Question: loss in padding sequence

kyzhouhzau / BERT-NER

Use Google's BERT for named entity recognition （CoNLL-2003 as the dataset）.

MIT License

1.23k stars 335 forks source link

Question: loss in padding sequence #3

Open hyli666 opened 5 years ago

hyli666 commented 5 years ago

Hi! Thank you so much for releasing BERT-NER codes. I have a question: the sentences are padded with max_sequence_length and labels in such padded part are set to 0. But when counting the total loss in your code, I found both input and padded parts are included: one_hot_labels = tf.one_hot(labels, depth=num_labels, dtype=tf.float32) per_example_loss = -tf.reduce_sum(one_hot_labels * log_probs, axis=-1) loss = tf.reduce_sum(per_example_loss)

I am wondering Is it reasonable. Should we mask the padded part?

kyzhouhzau commented 5 years ago

@hyli666 Thank your . you are right, its necessary to do masking, if not the total loss will be influenced and the calculation speed will drop. But i think such influences are limited, and won’t lead the results into a worst direction,besides, i filter it when i evaluate the result F-score. I will change the code, when i am free. Thank you so much!
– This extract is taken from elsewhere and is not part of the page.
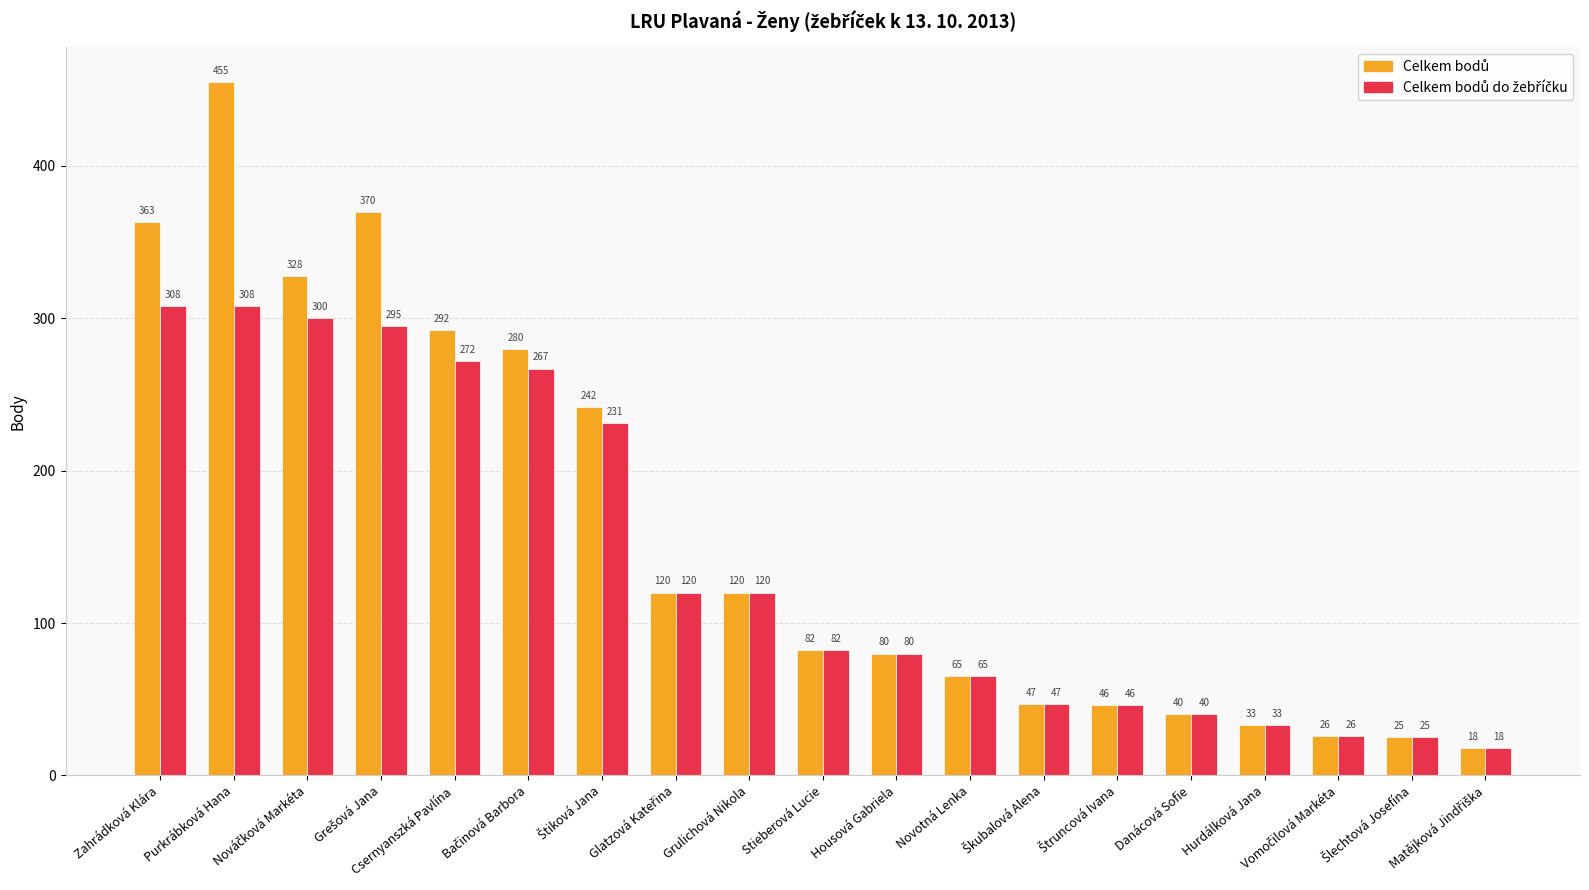

At how many categories does at least one series exceed 346?

3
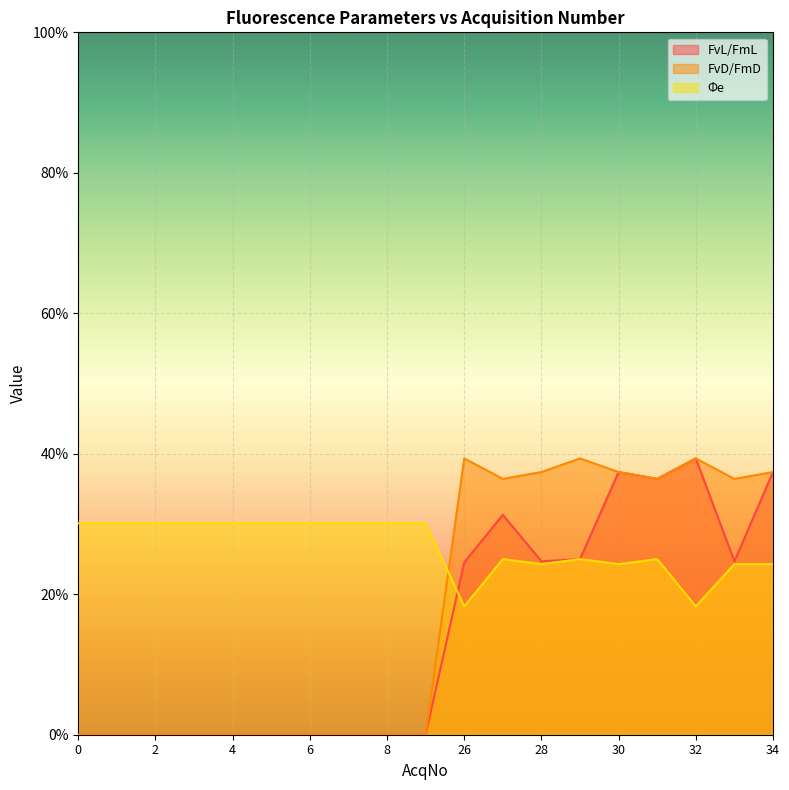

The FvL/FmL series shows 0.6 at 30. True or false?

False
owen-chenhn commented 5 years ago

@kyzhouhzau Hello! Thanks for providing the code to use Bert in NER task. It really helps me a lot! I have some similar questions about both loss calculation and the size of labels mentioned in this issue #4 . Can you please explain some detail about masking method? I have no idea about how to calculate loss that eliminates the influence of padded part (though I did read the annotated part in your code about masking loss calculation) . Thank you very much!